Pierre Rabhi en avant-propos de l'Agroécologie, une éthique de vie, qu'il publie sous forme d'un entretien avec l’éminent agronome qu'est Jacques Caplat, a fait état de sa vision pessimiste d’où en est l’agriculture.  En voici quelques extraits :  «Avec l'ère de la technoscience, de l'industrie lourde, de la productivité et de la marchandisation sans limites de tout ce qui peut avoir une valeur, on ne voit plus dans la terre, les végétaux, les animaux, qu'une source de profit financier.
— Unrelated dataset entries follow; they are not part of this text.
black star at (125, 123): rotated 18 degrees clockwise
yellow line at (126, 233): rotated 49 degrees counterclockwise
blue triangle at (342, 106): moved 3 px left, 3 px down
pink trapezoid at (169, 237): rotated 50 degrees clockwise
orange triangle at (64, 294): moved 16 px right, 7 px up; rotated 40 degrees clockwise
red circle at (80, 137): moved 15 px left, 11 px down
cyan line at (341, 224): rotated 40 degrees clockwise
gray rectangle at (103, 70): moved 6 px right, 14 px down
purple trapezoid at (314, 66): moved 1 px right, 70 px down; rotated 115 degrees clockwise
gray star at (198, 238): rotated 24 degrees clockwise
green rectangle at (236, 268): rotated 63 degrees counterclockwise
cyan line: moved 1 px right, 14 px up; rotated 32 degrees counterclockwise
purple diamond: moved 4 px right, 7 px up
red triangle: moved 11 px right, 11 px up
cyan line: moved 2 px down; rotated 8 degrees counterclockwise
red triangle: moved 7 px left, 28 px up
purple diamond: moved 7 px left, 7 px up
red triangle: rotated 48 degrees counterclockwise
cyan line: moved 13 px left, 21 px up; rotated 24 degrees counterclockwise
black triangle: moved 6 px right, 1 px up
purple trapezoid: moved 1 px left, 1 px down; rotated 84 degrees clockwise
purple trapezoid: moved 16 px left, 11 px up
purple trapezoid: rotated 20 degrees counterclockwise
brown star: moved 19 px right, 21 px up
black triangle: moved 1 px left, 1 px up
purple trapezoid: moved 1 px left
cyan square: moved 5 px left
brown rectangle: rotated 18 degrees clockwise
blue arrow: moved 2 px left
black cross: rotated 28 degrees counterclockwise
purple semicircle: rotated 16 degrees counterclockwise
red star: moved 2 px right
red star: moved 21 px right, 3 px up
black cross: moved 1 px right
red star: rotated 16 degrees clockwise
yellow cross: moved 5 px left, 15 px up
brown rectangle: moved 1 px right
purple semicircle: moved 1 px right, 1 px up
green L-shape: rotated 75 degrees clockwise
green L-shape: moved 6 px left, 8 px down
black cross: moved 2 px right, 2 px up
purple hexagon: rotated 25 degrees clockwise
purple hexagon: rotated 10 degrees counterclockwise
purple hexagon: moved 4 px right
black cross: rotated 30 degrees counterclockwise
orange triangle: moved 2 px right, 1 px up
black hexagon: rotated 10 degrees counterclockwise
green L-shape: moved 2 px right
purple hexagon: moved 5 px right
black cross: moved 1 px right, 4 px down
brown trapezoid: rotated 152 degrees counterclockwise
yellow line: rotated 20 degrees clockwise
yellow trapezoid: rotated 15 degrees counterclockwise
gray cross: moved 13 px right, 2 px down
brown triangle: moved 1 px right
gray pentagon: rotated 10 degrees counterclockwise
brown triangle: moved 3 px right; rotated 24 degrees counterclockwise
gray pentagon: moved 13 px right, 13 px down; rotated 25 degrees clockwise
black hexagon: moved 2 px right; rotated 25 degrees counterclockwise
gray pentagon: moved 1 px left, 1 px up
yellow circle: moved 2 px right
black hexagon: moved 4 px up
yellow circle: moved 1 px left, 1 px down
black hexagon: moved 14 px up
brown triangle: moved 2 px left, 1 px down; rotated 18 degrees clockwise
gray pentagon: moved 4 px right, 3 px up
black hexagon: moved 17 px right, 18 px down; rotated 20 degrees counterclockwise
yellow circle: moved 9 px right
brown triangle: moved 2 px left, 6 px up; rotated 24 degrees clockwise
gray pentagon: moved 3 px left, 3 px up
Avec les semences standardisées, dégénérescentes, non reproductibles, les organismes génétiquement modifiés, brevetés, les engrais chimiques, les pesticides de synthèse, la monoculture, l'irrigation à outrance, le machinisme intensif, un processus meurtrier est déjà bien engagé.»

 «L'agriculture n'a pas échappé à l'idéologie du productivisme qui caractérise l'obsession de la croissance et qui n'est rien d'autre que l'avidité humaine érigée en principe d'existence sur la planète entière. Suivant les processus et les mécanismes inspirés par la loi du marché et du profit illimité, l'agriculture moderne a porté gravement atteinte à l'intégrité physique, biologique, énergétique de la terre nourricière.»,confie-t-il au magazine Marianne.

«Le bilan économique, écologique et social, loin d'être positif, est dramatique : destruction de l'humus, des sols et de la vie, pollution des eaux, perte de la biodiversité domestique animale et végétale, disparition des vrais paysans, de leurs savoir-faire et de leur culture, dévitalisation de l'espace rural, avancée de la désertification, manipulation et brevetage des semences... Par ailleurs ce mode de production agricole se révèle être le plus onéreux, vulnérable et dépendant de toute l'histoire de l'agriculture. Avec les pratiques inspirées de l'industrie, plus de 15 000 litres d'eau potable sont nécessaires pour produire 1 kg de viande. Il faut près 2 tonnes de pétrole pour fabriquer 1 tonne d'engrais et jusqu'à 10 calories d'énergie pour obtenir une seule calorie alimentaire. Voilà où mène cette opération obstinée qui consiste à transférer le maximum d'énergie humaine vers l'industrie en produisant avec le minimum d'agriculteurs. La terre est vivante et ne peut donc subir toutes les exactions violentes sans de graves conséquences pour les générations à venir.»

Pour Rabhi, les instances mondiales peuvent toujours s'affoler en convoquant des sommets de la bonne conscience où chacun s'engage à verser son obole, le processus enclenché est à la limite de l'irréversible si une main décidée n'appuie pas sans délai sur l'interrupteur a-t-il confié à Marianne.

Sa solution, l'agroécologie, une éthique de vie : Ce concept associe l'agronomie à l'écologie, c'est-à-dire le travail de la terre dans le respect de l'environnement.

«S'appuyant sur un ensemble de techniques inspirées des processus naturels comme le compostage, le non-retournement du sol, l'utilisation de purins végétaux, les associations de végétaux, l'usage des semences libres, reproductibles et transmissibles de génération en génération  (…)Même les grandes institutions internationales, après l'avoir négligée, handicapée ou récupérée, en reconnaissent aujourd'hui la puissance et la pertinence.» conclut-il.

Il rappelle qu’en septembre 2014, le Parlement français a adopté le programme d'agroécologie intégré par Stéphane Le Foll dans sa loi d'avenir de l'agriculture.